### [PROBLEM STATEMENT]
Please print exactly the lines running from the one that contains "X132842000Y-57404000D03*" to the end of the data, with both lines included.

### [MATERIAL PROVIDED]
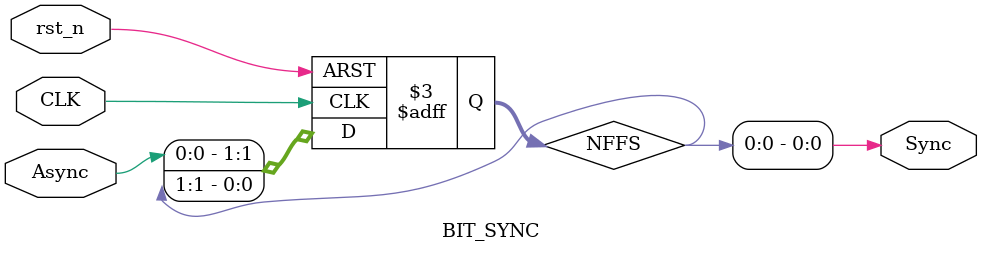
<source format=v>
module BIT_SYNC (
	input  wire  CLK,
	input  wire  rst_n,
	input  wire  Async,
	output wire  Sync
);

// Number of stages
reg [1:0] NFFS;

always @(posedge CLK , negedge rst_n) begin
	if(!rst_n) begin
		NFFS <= 2'b00;
	end
	else begin			
		NFFS <= {Async,NFFS[1]};
	end
end

assign Sync = NFFS[0];

endmodule
</source>
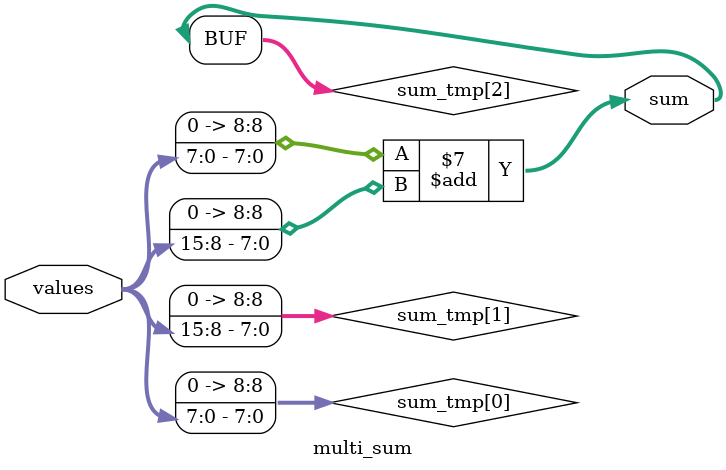
<source format=v>

`timescale 1ns / 1ps

module multi_sum
#(
	parameter VALUE_WIDTH = 8,
	parameter VALUE_COUNT = 2,
	parameter SUM_WIDTH = 9
)
(
    input [VALUE_WIDTH * VALUE_COUNT - 1:0] values,
    output [SUM_WIDTH - 1:0] sum
);

   function integer log2;
      input integer number;
      begin
         log2=0;
         while(2**log2<number) begin
            log2=log2+1;
         end
      end
   endfunction
	
	function integer sum_count;
		input integer count;
		input integer level;
		begin
			if (count % (2 ** level) > 0) begin
				sum_count = count / (2 ** level) + 1;
			end else begin
				sum_count = count / (2 ** level);
			end
		end
	endfunction

	wire [SUM_WIDTH-1:0] sum_tmp [0:VALUE_COUNT-1][0:VALUE_COUNT-1];
	
	// 2 input adders
	generate
		genvar j, k;
		for (j = 0; j <= log2(VALUE_COUNT); j = j + 1) begin : add_level
			// 1 level of adders (simultaneous computation)
			for (k = 0; k < sum_count(VALUE_COUNT, j); k = k + 1) begin : add_item
				// 1 adder
				if (j == 0)
					assign sum_tmp[0][k] = values[k * VALUE_WIDTH + VALUE_WIDTH - 1: k * VALUE_WIDTH];
				else if (2 * k + 1 < sum_count(VALUE_COUNT, j-1))
					assign sum_tmp[j][k] = sum_tmp[j-1][2 * k] + sum_tmp[j-1][2 * k + 1];
				else
					assign sum_tmp[j][k] = sum_tmp[j-1][2 * k];
			end
		end
	endgenerate
	
	// Final value to output
	assign sum = sum_tmp[log2(VALUE_COUNT)][0];
endmodule

</source>
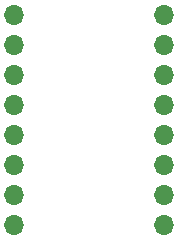
<source format=gbs>
G04 #@! TF.GenerationSoftware,KiCad,Pcbnew,7.0.7*
G04 #@! TF.CreationDate,2023-11-09T12:01:33-05:00*
G04 #@! TF.ProjectId,programmer,70726f67-7261-46d6-9d65-722e6b696361,rev?*
G04 #@! TF.SameCoordinates,Original*
G04 #@! TF.FileFunction,Soldermask,Bot*
G04 #@! TF.FilePolarity,Negative*
%FSLAX46Y46*%
G04 Gerber Fmt 4.6, Leading zero omitted, Abs format (unit mm)*
G04 Created by KiCad (PCBNEW 7.0.7) date 2023-11-09 12:01:33*
%MOMM*%
%LPD*%
G01*
G04 APERTURE LIST*
%ADD10O,1.700000X1.700000*%
G04 APERTURE END LIST*
D10*
X120142000Y-44704000D03*
X120142000Y-47244000D03*
X120142000Y-49784000D03*
X120142000Y-52324000D03*
X120142000Y-54864000D03*
X120142000Y-57404000D03*
X120142000Y-59944000D03*
X120142000Y-62484000D03*
X132842000Y-62484000D03*
X132842000Y-59944000D03*
X132842000Y-57404000D03*
X132842000Y-54864000D03*
X132842000Y-52324000D03*
X132842000Y-49784000D03*
X132842000Y-47244000D03*
X132842000Y-44704000D03*
M02*

</source>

### [WRITTEN REPLY]
X132842000Y-57404000D03*
X132842000Y-54864000D03*
X132842000Y-52324000D03*
X132842000Y-49784000D03*
X132842000Y-47244000D03*
X132842000Y-44704000D03*
M02*

</source>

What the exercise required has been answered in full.